▸ **Task directions**
Print all the data below exactly, without images.

▸ **The input**
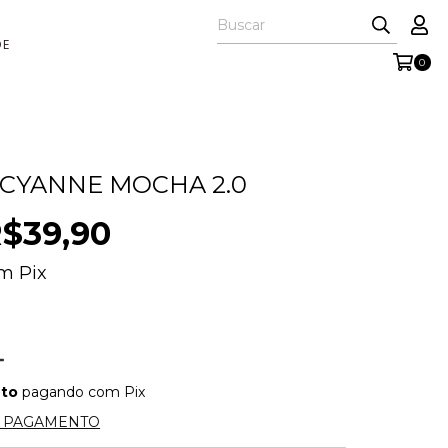
DE
0
CYANNE MOCHA 2.0
$39,90
om
Pix
nto
pagando com Pix
E PAGAMENTO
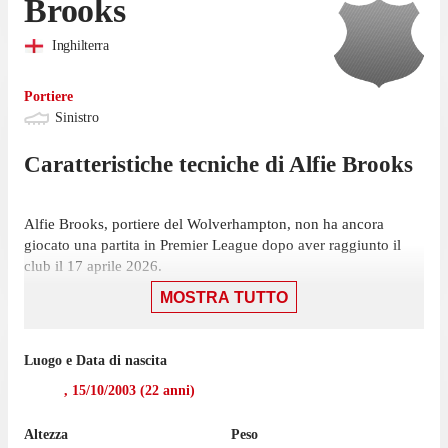
Brooks
Inghilterra
Portiere
Sinistro
Caratteristiche tecniche di
Alfie
Brooks
Alfie Brooks, portiere del Wolverhampton, non ha ancora
giocato una partita in Premier League dopo aver raggiunto il
club il 17 aprile 2026.
MOSTRA TUTTO
Il portiere ha iniziato la sua esperienza con il Wolverhampton
nell'aprile 2026, mentre prima giocava con AFC Telford United,
con cui ha collezionato 3 presenze in campionato.
Luogo e Data di nascita
,
15/10/2003
(
22
anni)
Altezza
Peso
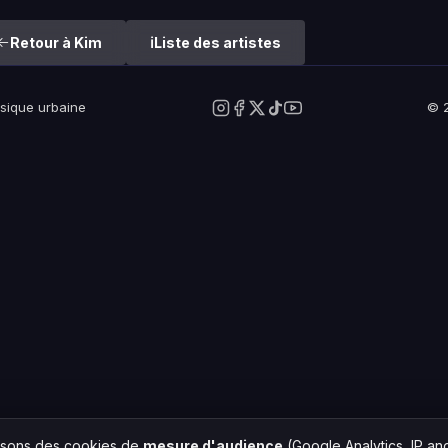
Retour à Kim
Liste des artistes
usique urbaine
© 2
lisons des cookies de
mesure d'audience
(Google Analytics, IP a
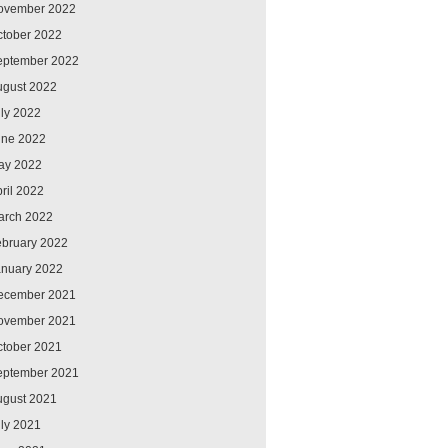
ovember 2022
ctober 2022
eptember 2022
ugust 2022
ly 2022
une 2022
ay 2022
ril 2022
arch 2022
ebruary 2022
anuary 2022
ecember 2021
ovember 2021
ctober 2021
eptember 2021
ugust 2021
ly 2021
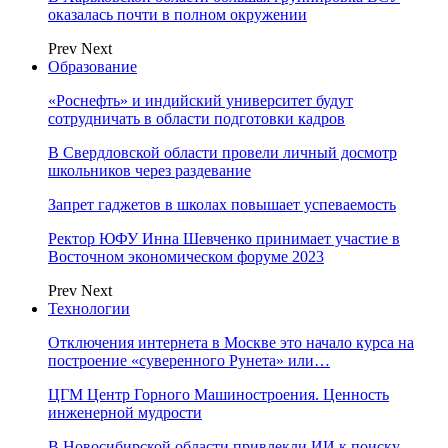
оказалась почти в полном окружении
Prev
Next
Образование
«Роснефть» и индийский университет будут
сотрудничать в области подготовки кадров
В Свердловской области провели личный досмотр
школьников через раздевание
Запрет гаджетов в школах повышает успеваемость
Ректор ЮФУ Инна Шевченко принимает участие в
Восточном экономическом форуме 2023
Prev
Next
Технологии
Отключения интернета в Москве это начало курса на
построение «суверенного Рунета» или…
ЦГМ Центр Горного Машиностроения. Ценность
инженерной мудрости
В Новосибирской области привлекли ИИ к поиску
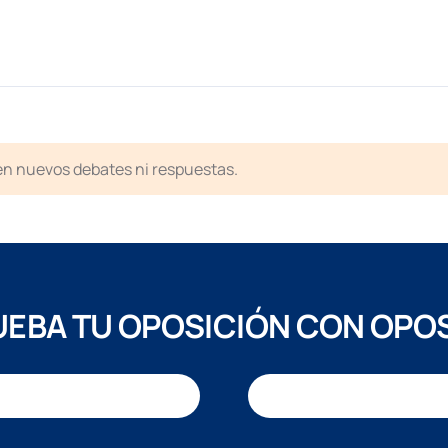
ten nuevos debates ni respuestas.
EBA TU OPOSICIÓN CON OPO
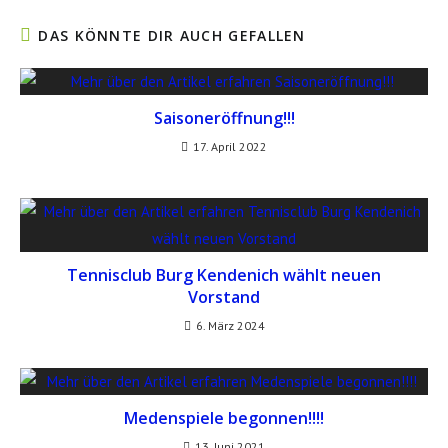
DAS KÖNNTE DIR AUCH GEFALLEN
Saisoneröffnung!!!
17. April 2022
Tennisclub Burg Kendenich wählt neuen
Vorstand
6. März 2024
Medenspiele begonnen!!!!
13. Juni 2021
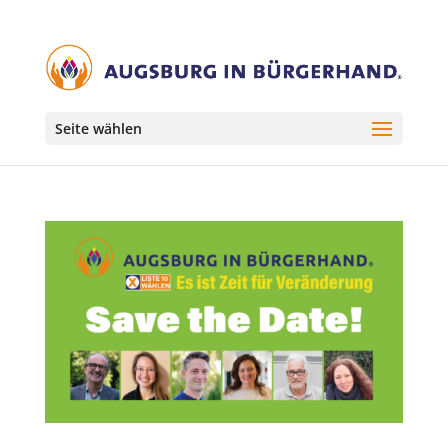
Seite wählen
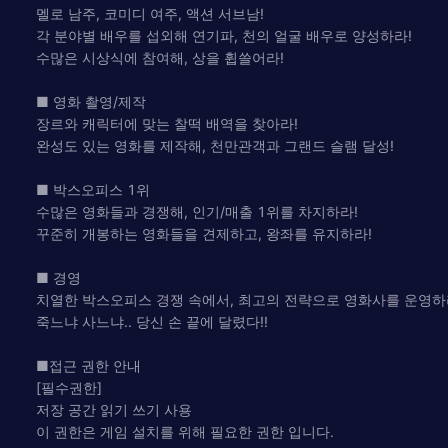
멜로 남주, 코미디 여주, 액션 서브남!
각 분야별 배우를 섭외해 연기파, 천의 얼굴 배우로 양성하라!
수많은 시상식에 참여해, 상을 휩쓸어라!
■ 영화 촬영/제작
장르와 캐릭터에 맞는 찰떡 배역을 찾아라!
완성도 있는 영화를 제작해, 천만관객과 그랜드 슬램 달성!
■ 박스오피스 1위
수많은 영화들과 경쟁해, 인기/매출 1위를 차지하라!
꾸준히 개봉하는 영화들을 견제하고, 왕좌를 유지하라!
■ 경영
치열한 박스오피스 경쟁 속에서, 최고의 전략으로 영화사를 운영하
죽느냐 사느냐.. 당신 손 끝에 달렸다!!
■접근 권한 안내
[필수권한]
저장 공간 읽기 쓰기 사용
이 권한은 게임 설치를 위해 필요한 권한 입니다.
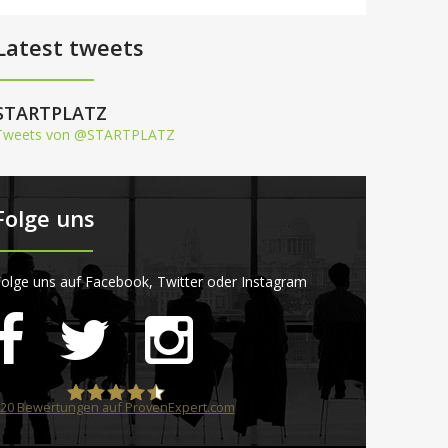
Latest tweets
STARTPLATZ
Tweets von @STARTPLATZ
Folge uns
olge uns auf Facebook, Twitter oder Instagram
20
Bewertungen auf ProvenExpert.com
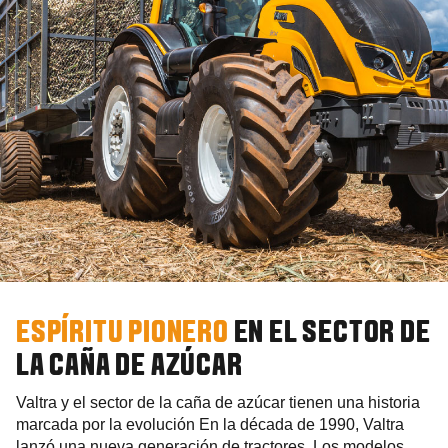
ESPÍRITU PIONERO
EN EL SECTOR DE
LA CAÑA DE AZÚCAR
Valtra y el sector de la caña de azúcar tienen una historia
marcada por la evolución
En la década de 1990, Valtra
lanzó una nueva generación de tractores. Los modelos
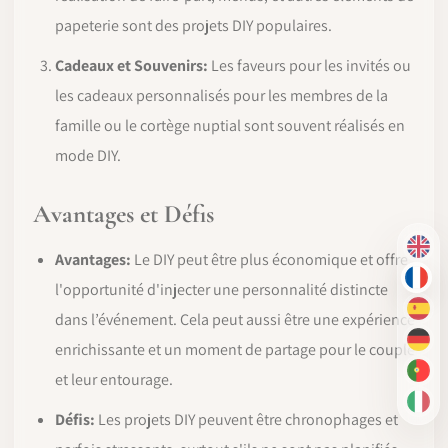
papeterie sont des projets DIY populaires.
Cadeaux et Souvenirs:
Les faveurs pour les invités ou
les cadeaux personnalisés pour les membres de la
famille ou le cortège nuptial sont souvent réalisés en
mode DIY.
Avantages et Défis
EN
Avantages:
Le DIY peut être plus économique et offre
FR
l'opportunité d'injecter une personnalité distincte
ES
dans l’événement. Cela peut aussi être une expérience
DE
enrichissante et un moment de partage pour le couple
PT-
et leur entourage.
IT
Défis:
Les projets DIY peuvent être chronophages et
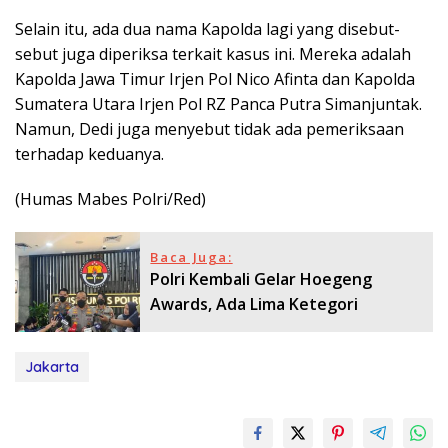
Selain itu, ada dua nama Kapolda lagi yang disebut-
sebut juga diperiksa terkait kasus ini. Mereka adalah
Kapolda Jawa Timur Irjen Pol Nico Afinta dan Kapolda
Sumatera Utara Irjen Pol RZ Panca Putra Simanjuntak.
Namun, Dedi juga menyebut tidak ada pemeriksaan
terhadap keduanya.
(Humas Mabes Polri/Red)
Baca Juga:
Polri Kembali Gelar Hoegeng
Awards, Ada Lima Ketegori
Jakarta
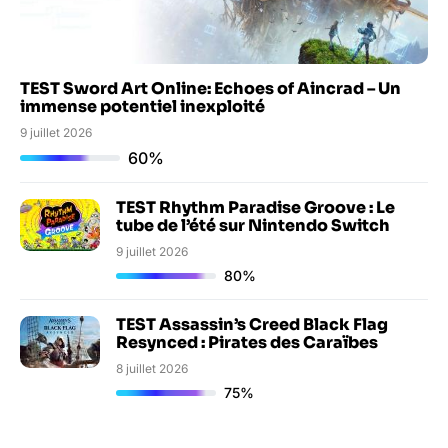
TEST Sword Art Online: Echoes of Aincrad – Un
immense potentiel inexploité
9 juillet 2026
60%
TEST Rhythm Paradise Groove : Le
tube de l’été sur Nintendo Switch
9 juillet 2026
80%
TEST Assassin’s Creed Black Flag
Resynced : Pirates des Caraïbes
8 juillet 2026
75%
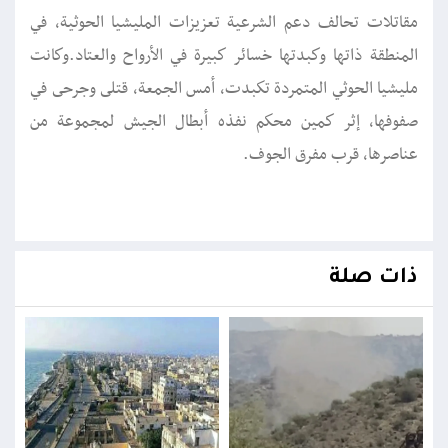
مقاتلات تحالف دعم الشرعية تعزيزات المليشيا الحوثية، في
المنطقة ذاتها وكبدتها خسائر كبيرة في الأرواح والعتاد.وكانت
مليشيا الحوثي المتمردة تكبدت، أمس الجمعة، قتلى وجرحى في
صفوفها، إثر كمين محكم نفذه أبطال الجيش لمجموعة من
عناصرها، قرب مفرق الجوف.
ذات صلة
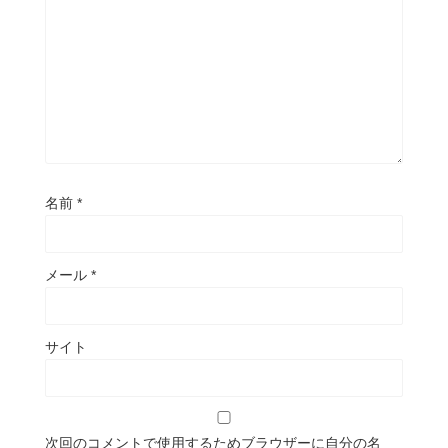
名前
*
メール
*
サイト
次回のコメントで使用するためブラウザーに自分の名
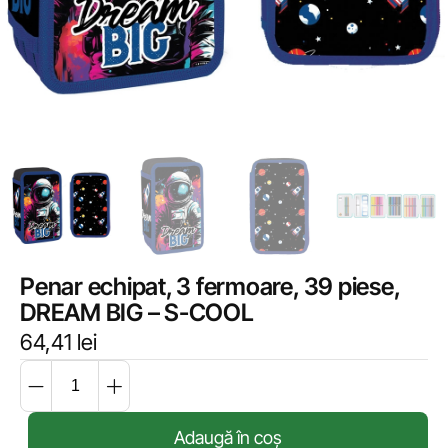
Penar echipat, 3 fermoare, 39 piese,
DREAM BIG – S-COOL
64,41
lei
Adaugă în coș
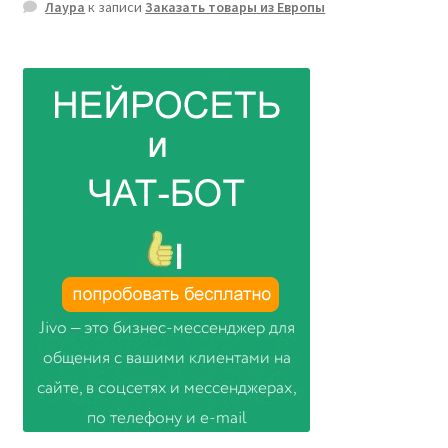
Лаура
к записи
Заказать товары из Европы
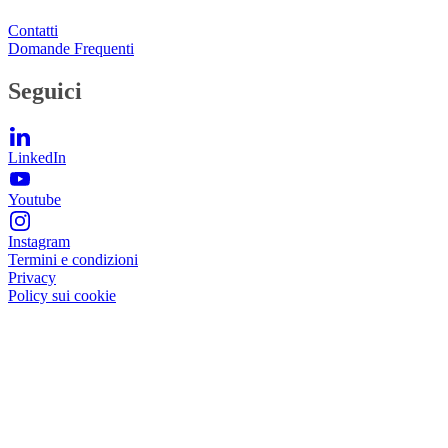
Contatti
Domande Frequenti
Seguici
LinkedIn
Youtube
Instagram
Termini e condizioni
Privacy
Policy sui cookie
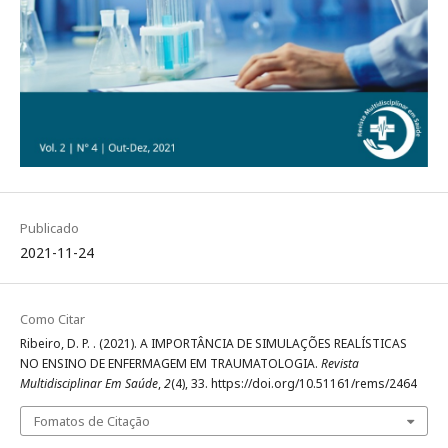
Publicado
2021-11-24
Como Citar
Ribeiro, D. P. . (2021). A IMPORTÂNCIA DE SIMULAÇÕES REALÍSTICAS
NO ENSINO DE ENFERMAGEM EM TRAUMATOLOGIA.
Revista
Multidisciplinar Em Saúde
,
2
(4), 33. https://doi.org/10.51161/rems/2464
Fomatos de Citação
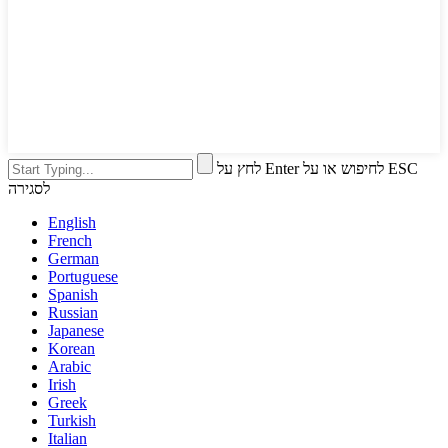
לחץ על Enter לחיפוש או על ESC
לסגירה
English
French
German
Portuguese
Spanish
Russian
Japanese
Korean
Arabic
Irish
Greek
Turkish
Italian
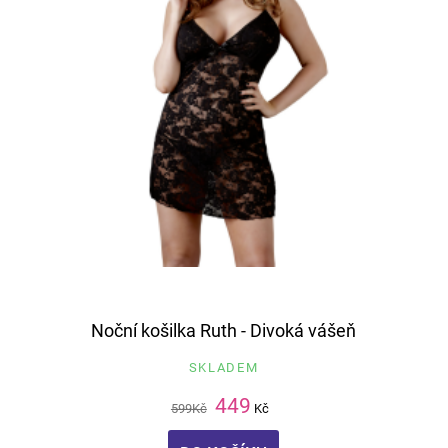
Noční košilka Ruth - Divoká vášeň
SKLADEM
449
599
Kč
Kč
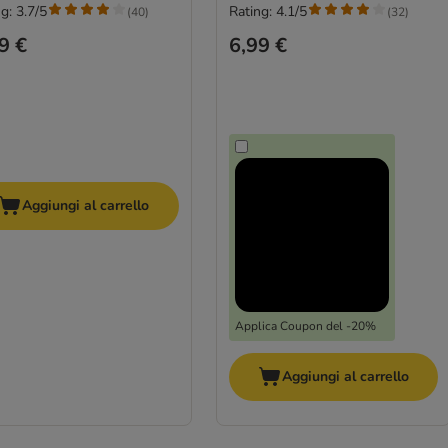
g: 3.7/5
Rating: 4.1/5
(
40
)
(
32
)
9 €
6,99 €
Aggiungi al carrello
Applica Coupon del -20%
Aggiungi al carrello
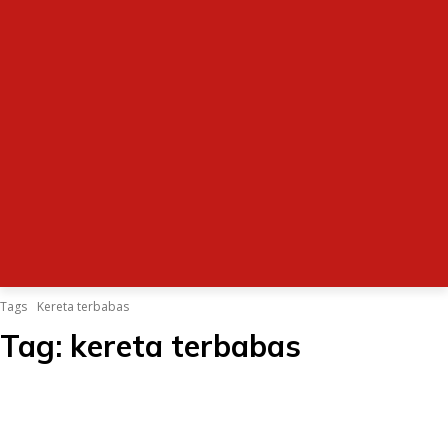
Tags
Kereta terbabas
Tag:
kereta terbabas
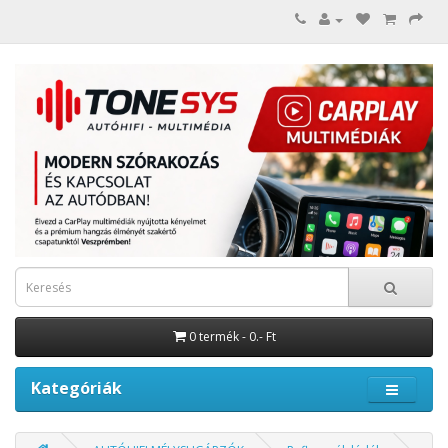
0 termék - 0.- Ft
Kategóriák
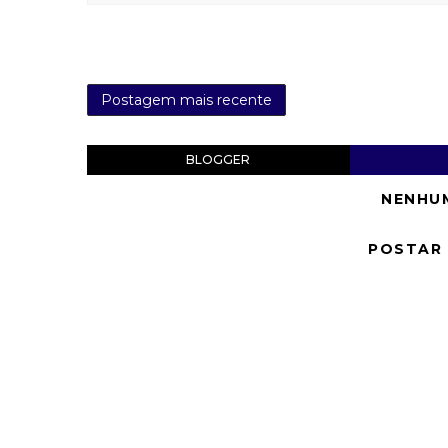
Postagem mais recente
BLOGGER
NENHU
POSTAR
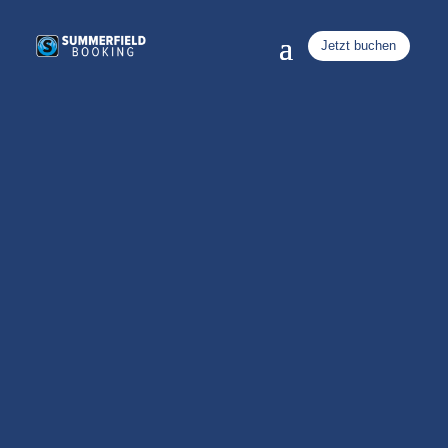
Jetzt buchen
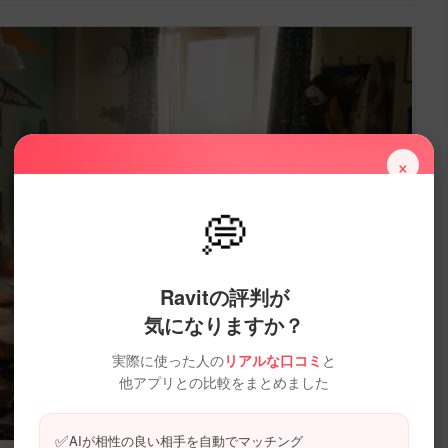
×
💭
Ravitの評判が
気になりますか？
実際に使った人の
リアルな口コミ
と
他アプリとの比較をまとめました
✅
AIが相性の良い相手を自動でマッチング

▸ **Response below**
DE
0
CYANNE MOCHA 2.0
$39,90
om
Pix
nto
pagando com Pix
E PAGAMENTO
Brooks
Inghilterra
Portiere
Sinistro
Caratteristiche tecniche di
Alfie
Brooks
Alfie Brooks, portiere del Wolverhampton, non ha ancora
giocato una partita in Premier League dopo aver raggiunto il
club il 17 aprile 2026.
MOSTRA TUTTO
Il portiere ha iniziato la sua esperienza con il Wolverhampton
nell'aprile 2026, mentre prima giocava con AFC Telford United,
con cui ha collezionato 3 presenze in campionato.
Luogo e Data di nascita
,
15/10/2003
(
22
anni)
Altezza
Peso
Retour à Kim
Liste des artistes
usique urbaine
© 2
lisons des cookies de
mesure d'audience
(Google Analytics, IP a
ovember 2022
ctober 2022
eptember 2022
ugust 2022
ly 2022
une 2022
ay 2022
ril 2022
arch 2022
ebruary 2022
anuary 2022
ecember 2021
ovember 2021
ctober 2021
eptember 2021
ugust 2021
ly 2021
оказалась почти в полном окружении
Prev
Next
Образование
«Роснефть» и индийский университет будут
сотрудничать в области подготовки кадров
В Свердловской области провели личный досмотр
школьников через раздевание
Запрет гаджетов в школах повышает успеваемость
Ректор ЮФУ Инна Шевченко принимает участие в
Восточном экономическом форуме 2023
Prev
Next
Технологии
Отключения интернета в Москве это начало курса на
построение «суверенного Рунета» или…
ЦГМ Центр Горного Машиностроения. Ценность
инженерной мудрости
В Новосибирской области привлекли ИИ к поиску
ten nuevos debates ni respuestas.
EBA TU OPOSICIÓN CON OPO
DAS KÖNNTE DIR AUCH GEFALLEN
Saisoneröffnung!!!
17. April 2022
Tennisclub Burg Kendenich wählt neuen
Vorstand
6. März 2024
Medenspiele begonnen!!!!
13. Juni 2021
Seite wählen
멜로 남주, 코미디 여주, 액션 서브남!
각 분야별 배우를 섭외해 연기파, 천의 얼굴 배우로 양성하라!
수많은 시상식에 참여해, 상을 휩쓸어라!
■ 영화 촬영/제작
장르와 캐릭터에 맞는 찰떡 배역을 찾아라!
완성도 있는 영화를 제작해, 천만관객과 그랜드 슬램 달성!
■ 박스오피스 1위
수많은 영화들과 경쟁해, 인기/매출 1위를 차지하라!
꾸준히 개봉하는 영화들을 견제하고, 왕좌를 유지하라!
■ 경영
치열한 박스오피스 경쟁 속에서, 최고의 전략으로 영화사를 운영하
죽느냐 사느냐.. 당신 손 끝에 달렸다!!
■접근 권한 안내
[필수권한]
저장 공간 읽기 쓰기 사용
이 권한은 게임 설치를 위해 필요한 권한 입니다.
Latest tweets
STARTPLATZ
Tweets von @STARTPLATZ
Folge uns
olge uns auf Facebook, Twitter oder Instagram
20
Bewertungen auf ProvenExpert.com
ESPÍRITU PIONERO
EN EL SECTOR DE
LA CAÑA DE AZÚCAR
Valtra y el sector de la caña de azúcar tienen una historia
marcada por la evolución
En la década de 1990, Valtra
lanzó una nueva generación de tractores. Los modelos
papeterie sont des projets DIY populaires.
Cadeaux et Souvenirs:
Les faveurs pour les invités ou
les cadeaux personnalisés pour les membres de la
famille ou le cortège nuptial sont souvent réalisés en
mode DIY.
Avantages et Défis
EN
Avantages:
Le DIY peut être plus économique et offre
FR
l'opportunité d'injecter une personnalité distincte
ES
dans l’événement. Cela peut aussi être une expérience
DE
enrichissante et un moment de partage pour le couple
PT-
et leur entourage.
IT
Défis:
Les projets DIY peuvent être chronophages et
Selain itu, ada dua nama Kapolda lagi yang disebut-
sebut juga diperiksa terkait kasus ini. Mereka adalah
Kapolda Jawa Timur Irjen Pol Nico Afinta dan Kapolda
Sumatera Utara Irjen Pol RZ Panca Putra Simanjuntak.
Namun, Dedi juga menyebut tidak ada pemeriksaan
terhadap keduanya.
(Humas Mabes Polri/Red)
Baca Juga:
Polri Kembali Gelar Hoegeng
Awards, Ada Lima Ketegori
Jakarta
TEST Sword Art Online: Echoes of Aincrad – Un
immense potentiel inexploité
9 juillet 2026
60%
TEST Rhythm Paradise Groove : Le
tube de l’été sur Nintendo Switch
9 juillet 2026
80%
TEST Assassin’s Creed Black Flag
Resynced : Pirates des Caraïbes
8 juillet 2026
75%
مقاتلات تحالف دعم الشرعية تعزيزات المليشيا الحوثية، في
المنطقة ذاتها وكبدتها خسائر كبيرة في الأرواح والعتاد.وكانت
مليشيا الحوثي المتمردة تكبدت، أمس الجمعة، قتلى وجرحى في
صفوفها، إثر كمين محكم نفذه أبطال الجيش لمجموعة من
عناصرها، قرب مفرق الجوف.
ذات صلة
名前
*
メール
*
サイト
次回のコメントで使用するためブラウザーに自分の名
Penar echipat, 3 fermoare, 39 piese,
DREAM BIG – S-COOL
64,41
lei
Adaugă în coș
Лаура
к записи
Заказать товары из Европы
Contatti
Domande Frequenti
Seguici
LinkedIn
Youtube
Instagram
Termini e condizioni
Privacy
Policy sui cookie
Publicado
2021-11-24
Como Citar
Ribeiro, D. P. . (2021). A IMPORTÂNCIA DE SIMULAÇÕES REALÍSTICAS
NO ENSINO DE ENFERMAGEM EM TRAUMATOLOGIA.
Revista
Multidisciplinar Em Saúde
,
2
(4), 33. https://doi.org/10.51161/rems/2464
Fomatos de Citação
לחץ על Enter לחיפוש או על ESC
לסגירה
English
French
German
Portuguese
Spanish
Russian
Japanese
Korean
Arabic
Irish
Greek
Turkish
Italian
Noční košilka Ruth - Divoká vášeň
SKLADEM
449
599
Kč
Kč
g: 3.7/5
Rating: 4.1/5
(
40
)
(
32
)
9 €
6,99 €
Aggiungi al carrello
Applica Coupon del -20%
Aggiungi al carrello
Tags
Kereta terbabas
Tag:
kereta terbabas
0 termék - 0.- Ft
Kategóriák
Postagem mais recente
BLOGGER
NENHU
POSTAR
Jetzt buchen
×
💭
Ravitの評判が
気になりますか？
実際に使った人の
リアルな口コミ
と
他アプリとの比較をまとめました
✅
AIが相性の良い相手を自動でマッチング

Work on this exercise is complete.